*RECORDS FOR PROCESSING*:
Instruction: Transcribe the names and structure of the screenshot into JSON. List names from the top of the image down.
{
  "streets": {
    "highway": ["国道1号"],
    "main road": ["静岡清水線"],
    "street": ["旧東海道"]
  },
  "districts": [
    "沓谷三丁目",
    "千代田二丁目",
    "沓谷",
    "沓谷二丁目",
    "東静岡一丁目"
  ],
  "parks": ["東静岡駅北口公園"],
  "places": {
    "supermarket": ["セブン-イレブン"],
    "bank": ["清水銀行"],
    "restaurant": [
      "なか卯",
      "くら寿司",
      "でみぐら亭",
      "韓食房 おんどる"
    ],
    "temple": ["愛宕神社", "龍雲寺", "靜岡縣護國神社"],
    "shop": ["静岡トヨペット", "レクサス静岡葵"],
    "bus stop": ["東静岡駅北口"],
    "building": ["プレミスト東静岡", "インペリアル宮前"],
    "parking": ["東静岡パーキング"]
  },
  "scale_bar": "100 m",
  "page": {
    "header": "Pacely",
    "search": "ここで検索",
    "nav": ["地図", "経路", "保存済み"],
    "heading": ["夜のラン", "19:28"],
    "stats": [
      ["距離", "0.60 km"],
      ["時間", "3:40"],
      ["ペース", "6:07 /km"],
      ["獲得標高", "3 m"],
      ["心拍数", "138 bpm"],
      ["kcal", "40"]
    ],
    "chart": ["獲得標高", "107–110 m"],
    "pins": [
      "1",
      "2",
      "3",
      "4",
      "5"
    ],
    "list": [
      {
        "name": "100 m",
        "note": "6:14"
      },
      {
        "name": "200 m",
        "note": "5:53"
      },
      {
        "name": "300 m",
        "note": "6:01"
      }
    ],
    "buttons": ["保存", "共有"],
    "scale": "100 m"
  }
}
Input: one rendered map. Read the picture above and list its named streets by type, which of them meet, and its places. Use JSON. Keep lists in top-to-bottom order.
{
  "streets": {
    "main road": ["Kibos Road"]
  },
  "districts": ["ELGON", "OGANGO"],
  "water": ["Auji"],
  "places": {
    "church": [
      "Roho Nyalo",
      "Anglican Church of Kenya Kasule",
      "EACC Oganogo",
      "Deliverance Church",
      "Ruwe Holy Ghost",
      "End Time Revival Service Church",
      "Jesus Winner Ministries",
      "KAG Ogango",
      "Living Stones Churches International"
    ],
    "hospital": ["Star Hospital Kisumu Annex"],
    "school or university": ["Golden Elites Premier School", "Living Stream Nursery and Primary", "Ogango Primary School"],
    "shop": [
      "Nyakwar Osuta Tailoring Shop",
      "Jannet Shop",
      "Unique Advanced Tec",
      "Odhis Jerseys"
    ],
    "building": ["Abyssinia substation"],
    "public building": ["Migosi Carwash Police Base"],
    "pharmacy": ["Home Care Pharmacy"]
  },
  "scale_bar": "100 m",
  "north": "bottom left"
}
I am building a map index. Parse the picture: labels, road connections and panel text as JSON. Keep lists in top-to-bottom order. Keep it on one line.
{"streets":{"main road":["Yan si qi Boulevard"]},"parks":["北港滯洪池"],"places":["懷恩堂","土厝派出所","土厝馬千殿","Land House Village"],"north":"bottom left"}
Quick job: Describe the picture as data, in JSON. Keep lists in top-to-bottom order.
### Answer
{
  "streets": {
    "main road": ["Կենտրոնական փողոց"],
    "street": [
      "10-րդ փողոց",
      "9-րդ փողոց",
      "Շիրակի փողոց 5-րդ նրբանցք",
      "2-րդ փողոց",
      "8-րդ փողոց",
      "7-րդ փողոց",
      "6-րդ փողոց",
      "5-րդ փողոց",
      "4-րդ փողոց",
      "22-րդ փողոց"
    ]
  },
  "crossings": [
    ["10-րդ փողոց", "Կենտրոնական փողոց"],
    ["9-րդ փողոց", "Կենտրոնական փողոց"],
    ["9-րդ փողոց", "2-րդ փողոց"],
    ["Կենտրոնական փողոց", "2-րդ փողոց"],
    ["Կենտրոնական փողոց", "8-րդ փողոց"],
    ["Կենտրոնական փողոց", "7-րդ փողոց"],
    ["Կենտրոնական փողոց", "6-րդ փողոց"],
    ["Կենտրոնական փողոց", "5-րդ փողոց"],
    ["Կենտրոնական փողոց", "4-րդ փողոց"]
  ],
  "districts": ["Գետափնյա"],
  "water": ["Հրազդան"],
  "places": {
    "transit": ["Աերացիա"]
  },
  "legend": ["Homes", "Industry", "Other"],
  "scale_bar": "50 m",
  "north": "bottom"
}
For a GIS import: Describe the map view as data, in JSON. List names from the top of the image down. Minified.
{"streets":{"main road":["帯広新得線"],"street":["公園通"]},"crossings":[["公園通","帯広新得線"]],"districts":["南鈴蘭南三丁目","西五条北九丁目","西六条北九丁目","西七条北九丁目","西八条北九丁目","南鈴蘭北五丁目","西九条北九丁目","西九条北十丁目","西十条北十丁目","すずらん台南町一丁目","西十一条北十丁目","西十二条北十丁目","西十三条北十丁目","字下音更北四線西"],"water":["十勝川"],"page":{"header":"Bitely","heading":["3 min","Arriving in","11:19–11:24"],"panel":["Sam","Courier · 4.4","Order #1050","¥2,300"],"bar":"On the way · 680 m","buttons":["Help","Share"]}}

*WHAT IS BEING ASKED*:
From the first line to the last, write out the listing exactly.

*ANSWER TO THE EXERCISE*:
Instruction: Transcribe the names and structure of the screenshot into JSON. List names from the top of the image down.
{
  "streets": {
    "highway": ["国道1号"],
    "main road": ["静岡清水線"],
    "street": ["旧東海道"]
  },
  "districts": [
    "沓谷三丁目",
    "千代田二丁目",
    "沓谷",
    "沓谷二丁目",
    "東静岡一丁目"
  ],
  "parks": ["東静岡駅北口公園"],
  "places": {
    "supermarket": ["セブン-イレブン"],
    "bank": ["清水銀行"],
    "restaurant": [
      "なか卯",
      "くら寿司",
      "でみぐら亭",
      "韓食房 おんどる"
    ],
    "temple": ["愛宕神社", "龍雲寺", "靜岡縣護國神社"],
    "shop": ["静岡トヨペット", "レクサス静岡葵"],
    "bus stop": ["東静岡駅北口"],
    "building": ["プレミスト東静岡", "インペリアル宮前"],
    "parking": ["東静岡パーキング"]
  },
  "scale_bar": "100 m",
  "page": {
    "header": "Pacely",
    "search": "ここで検索",
    "nav": ["地図", "経路", "保存済み"],
    "heading": ["夜のラン", "19:28"],
    "stats": [
      ["距離", "0.60 km"],
      ["時間", "3:40"],
      ["ペース", "6:07 /km"],
      ["獲得標高", "3 m"],
      ["心拍数", "138 bpm"],
      ["kcal", "40"]
    ],
    "chart": ["獲得標高", "107–110 m"],
    "pins": [
      "1",
      "2",
      "3",
      "4",
      "5"
    ],
    "list": [
      {
        "name": "100 m",
        "note": "6:14"
      },
      {
        "name": "200 m",
        "note": "5:53"
      },
      {
        "name": "300 m",
        "note": "6:01"
      }
    ],
    "buttons": ["保存", "共有"],
    "scale": "100 m"
  }
}
Input: one rendered map. Read the picture above and list its named streets by type, which of them meet, and its places. Use JSON. Keep lists in top-to-bottom order.
{
  "streets": {
    "main road": ["Kibos Road"]
  },
  "districts": ["ELGON", "OGANGO"],
  "water": ["Auji"],
  "places": {
    "church": [
      "Roho Nyalo",
      "Anglican Church of Kenya Kasule",
      "EACC Oganogo",
      "Deliverance Church",
      "Ruwe Holy Ghost",
      "End Time Revival Service Church",
      "Jesus Winner Ministries",
      "KAG Ogango",
      "Living Stones Churches International"
    ],
    "hospital": ["Star Hospital Kisumu Annex"],
    "school or university": ["Golden Elites Premier School", "Living Stream Nursery and Primary", "Ogango Primary School"],
    "shop": [
      "Nyakwar Osuta Tailoring Shop",
      "Jannet Shop",
      "Unique Advanced Tec",
      "Odhis Jerseys"
    ],
    "building": ["Abyssinia substation"],
    "public building": ["Migosi Carwash Police Base"],
    "pharmacy": ["Home Care Pharmacy"]
  },
  "scale_bar": "100 m",
  "north": "bottom left"
}
I am building a map index. Parse the picture: labels, road connections and panel text as JSON. Keep lists in top-to-bottom order. Keep it on one line.
{"streets":{"main road":["Yan si qi Boulevard"]},"parks":["北港滯洪池"],"places":["懷恩堂","土厝派出所","土厝馬千殿","Land House Village"],"north":"bottom left"}
Quick job: Describe the picture as data, in JSON. Keep lists in top-to-bottom order.
### Answer
{
  "streets": {
    "main road": ["Կենտրոնական փողոց"],
    "street": [
      "10-րդ փողոց",
      "9-րդ փողոց",
      "Շիրակի փողոց 5-րդ նրբանցք",
      "2-րդ փողոց",
      "8-րդ փողոց",
      "7-րդ փողոց",
      "6-րդ փողոց",
      "5-րդ փողոց",
      "4-րդ փողոց",
      "22-րդ փողոց"
    ]
  },
  "crossings": [
    ["10-րդ փողոց", "Կենտրոնական փողոց"],
    ["9-րդ փողոց", "Կենտրոնական փողոց"],
    ["9-րդ փողոց", "2-րդ փողոց"],
    ["Կենտրոնական փողոց", "2-րդ փողոց"],
    ["Կենտրոնական փողոց", "8-րդ փողոց"],
    ["Կենտրոնական փողոց", "7-րդ փողոց"],
    ["Կենտրոնական փողոց", "6-րդ փողոց"],
    ["Կենտրոնական փողոց", "5-րդ փողոց"],
    ["Կենտրոնական փողոց", "4-րդ փողոց"]
  ],
  "districts": ["Գետափնյա"],
  "water": ["Հրազդան"],
  "places": {
    "transit": ["Աերացիա"]
  },
  "legend": ["Homes", "Industry", "Other"],
  "scale_bar": "50 m",
  "north": "bottom"
}
For a GIS import: Describe the map view as data, in JSON. List names from the top of the image down. Minified.
{"streets":{"main road":["帯広新得線"],"street":["公園通"]},"crossings":[["公園通","帯広新得線"]],"districts":["南鈴蘭南三丁目","西五条北九丁目","西六条北九丁目","西七条北九丁目","西八条北九丁目","南鈴蘭北五丁目","西九条北九丁目","西九条北十丁目","西十条北十丁目","すずらん台南町一丁目","西十一条北十丁目","西十二条北十丁目","西十三条北十丁目","字下音更北四線西"],"water":["十勝川"],"page":{"header":"Bitely","heading":["3 min","Arriving in","11:19–11:24"],"panel":["Sam","Courier · 4.4","Order #1050","¥2,300"],"bar":"On the way · 680 m","buttons":["Help","Share"]}}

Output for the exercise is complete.